» Goal of the exercise
Can you pull out the lines that start at the one containing "ඇමති ගැසට් නිවේදනයක්" and run through the end of the entries, copying them unchanged and leaving out the pictures?

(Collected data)
——
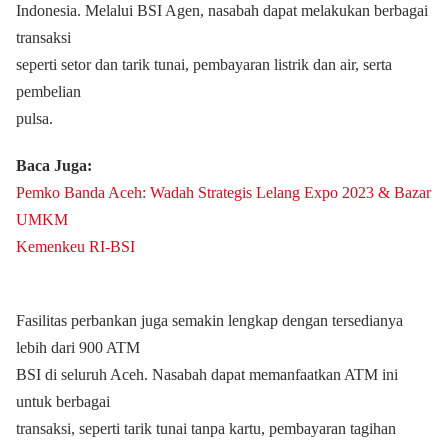
Indonesia. Melalui BSI Agen, nasabah dapat melakukan berbagai
transaksi
seperti setor dan tarik tunai, pembayaran listrik dan air, serta
pembelian
pulsa.
Baca Juga:
Pemko Banda Aceh: Wadah Strategis Lelang Expo 2023 & Bazar
UMKM
Kemenkeu RI-BSI
Fasilitas perbankan juga semakin lengkap dengan tersedianya
lebih dari 900 ATM
BSI di seluruh Aceh. Nasabah dapat memanfaatkan ATM ini
untuk berbagai
transaksi, seperti tarik tunai tanpa kartu, pembayaran tagihan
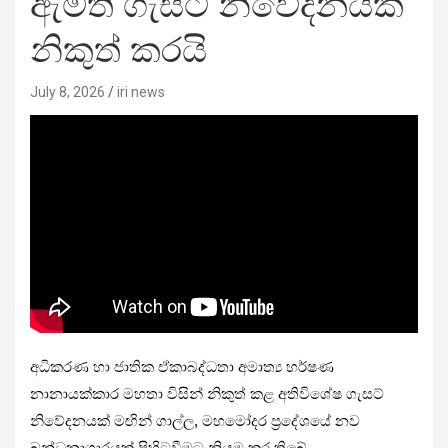
ඇමති ගැසට් නිවේදනයක්
නිකුත් කරයි
July 8, 2026
iri news
අධිකරණ හා ජාතික ඒකාබද්ධතා අමාත්‍ය හර්ෂණ
නානායක්කාර මහතා විසින් නිකුත් කළ අතිවිශේෂ ගැසට්
නිවේදනයක් මඟින් ගාල්ල, මහමෝදර ප්‍රදේශයේ නව
බන්ධනාගාරයක් පිහිටුවීමට නියම කර තිබේ.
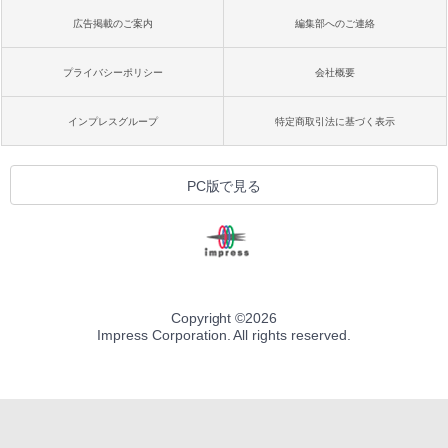
広告掲載のご案内
編集部へのご連絡
プライバシーポリシー
会社概要
インプレスグループ
特定商取引法に基づく表示
PC版で見る
Copyright ©
2026
Impress Corporation. All rights reserved.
——
» Reply
ඇමති ගැසට් නිවේදනයක්
නිකුත් කරයි
July 8, 2026
iri news
අධිකරණ හා ජාතික ඒකාබද්ධතා අමාත්‍ය හර්ෂණ
නානායක්කාර මහතා විසින් නිකුත් කළ අතිවිශේෂ ගැසට්
නිවේදනයක් මඟින් ගාල්ල, මහමෝදර ප්‍රදේශයේ නව
බන්ධනාගාරයක් පිහිටුවීමට නියම කර තිබේ.
広告掲載のご案内
編集部へのご連絡
プライバシーポリシー
会社概要
インプレスグループ
特定商取引法に基づく表示
PC版で見る
Copyright ©
2026
Impress Corporation. All rights reserved.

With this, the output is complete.